When we first met Beobrand in The Serpent Sword, he was young and impetuous, full of righteous indignation, and attempting to discover if he could be a better man than his father had been. Some of that struggle continues, but he has also been through much of the refining fire of life that has formed him into a man who others depend on despite his youth. He is still impetuous, and to some extent still trying to figure out what the future, or the gods, or the One True God, have in store for him. Whatever it is, he will face it head-on with sword in hand.

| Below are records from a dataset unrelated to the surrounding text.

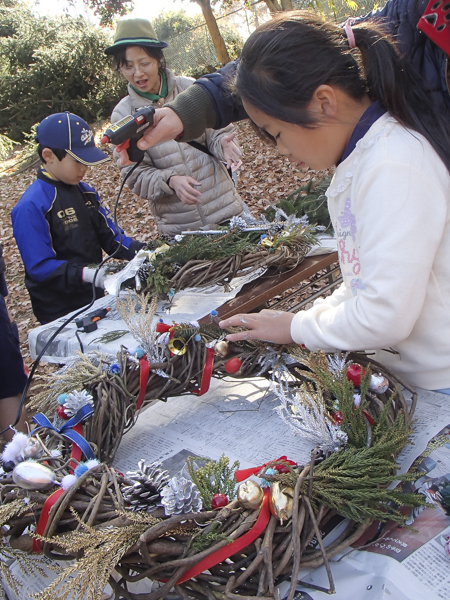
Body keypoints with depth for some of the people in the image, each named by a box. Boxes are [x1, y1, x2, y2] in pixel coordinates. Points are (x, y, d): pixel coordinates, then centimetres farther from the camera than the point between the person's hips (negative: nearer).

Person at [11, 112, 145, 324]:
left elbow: (110, 236, 8)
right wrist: (85, 273, -34)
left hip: (94, 299, 7)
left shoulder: (86, 192, 5)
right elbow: (40, 266, -21)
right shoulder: (31, 207, -18)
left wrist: (141, 251, -10)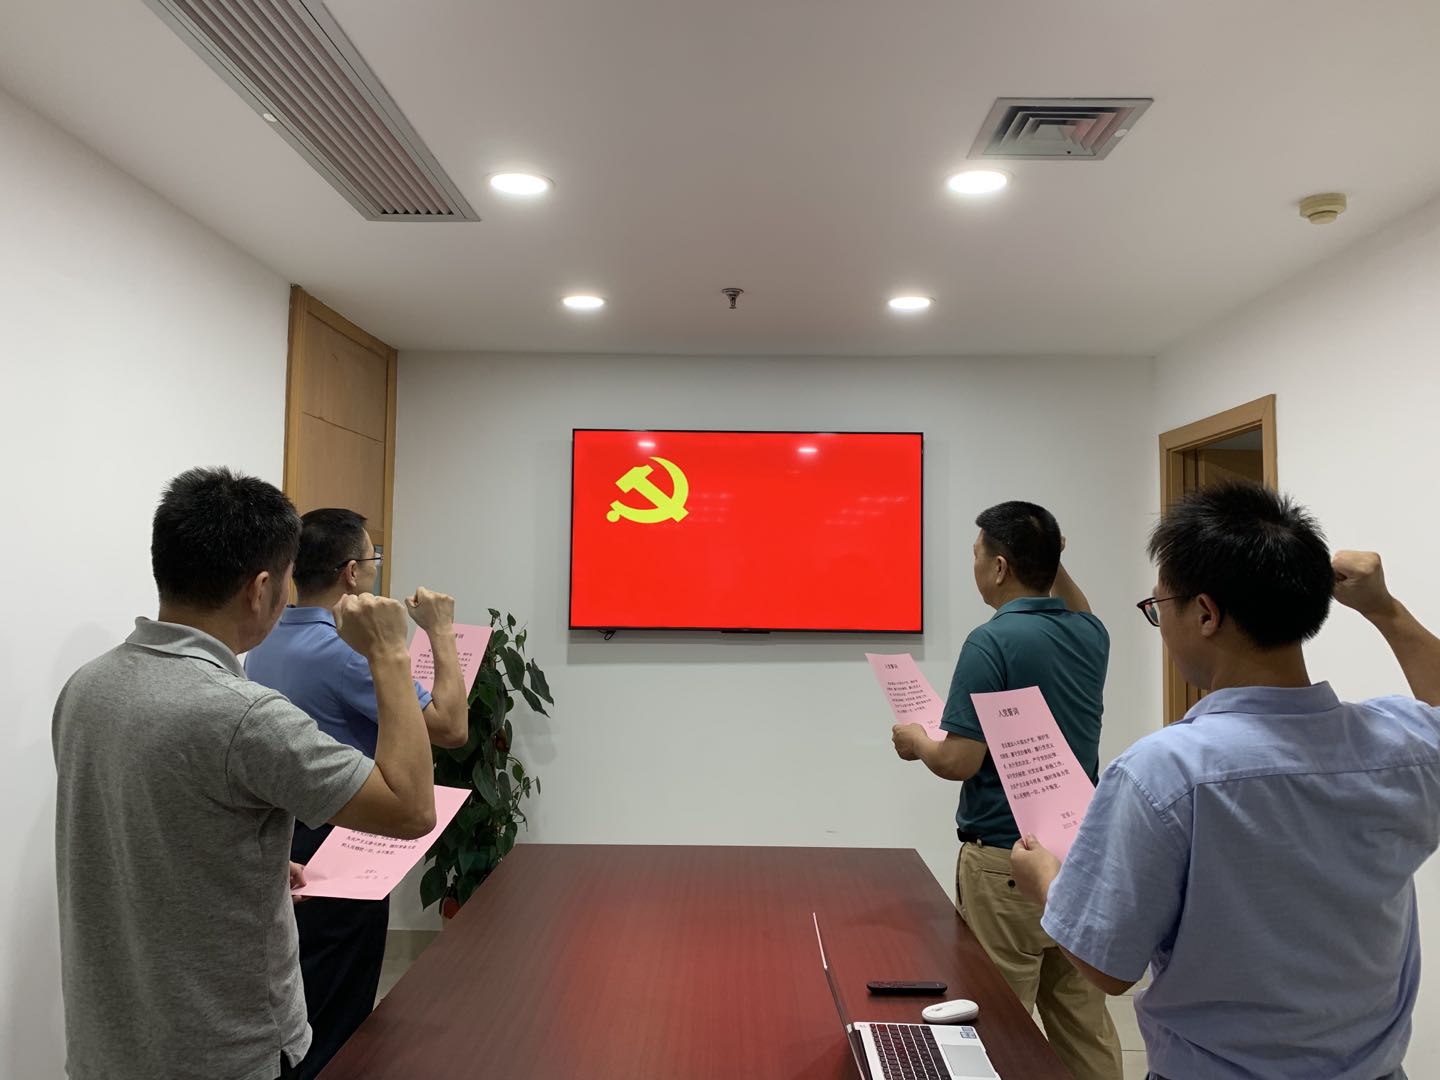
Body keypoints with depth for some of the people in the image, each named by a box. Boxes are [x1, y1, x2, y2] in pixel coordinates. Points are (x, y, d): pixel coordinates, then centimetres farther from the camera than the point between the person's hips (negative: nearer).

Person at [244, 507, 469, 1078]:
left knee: (297, 1011, 23)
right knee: (332, 1030, 7)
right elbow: (450, 727, -25)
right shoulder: (342, 652, -25)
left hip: (281, 849, 9)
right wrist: (441, 633, -15)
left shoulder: (263, 645, 3)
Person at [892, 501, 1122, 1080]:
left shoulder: (992, 641, -19)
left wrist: (916, 740, -1)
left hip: (1005, 862, -7)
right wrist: (1053, 563, 17)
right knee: (1085, 1020, 17)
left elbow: (959, 762, -20)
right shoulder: (1090, 635, 3)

Besides the ongoing battles for supremacy in the land that would become England, Beobrand has personal demons that make him a more complex character than what one typically finds in this type of story. He misses his wife, isn't sure what to do with his infant son, and has feelings for a woman that leave him feeling confused and guilty. If I have any criticism of this wonderful novel, it would be that I would have loved to see Beobrand with his son more and Reaghan less. It struck me as odd that little Octa, Beobrand's only remaining link to Sunniva, was rarely on his mind, while the girl he barely knew rarely left it. Yet, this is a minor point an is only my personal opinion.
What makes this book - this entire series - amazing is that Harffy transports the reader into the 7th century. The lifestyles, the beliefs, the struggles, the raw reality of it. The reader may not always find themselves agreeing with Beobrand, but they will always be cheering for him.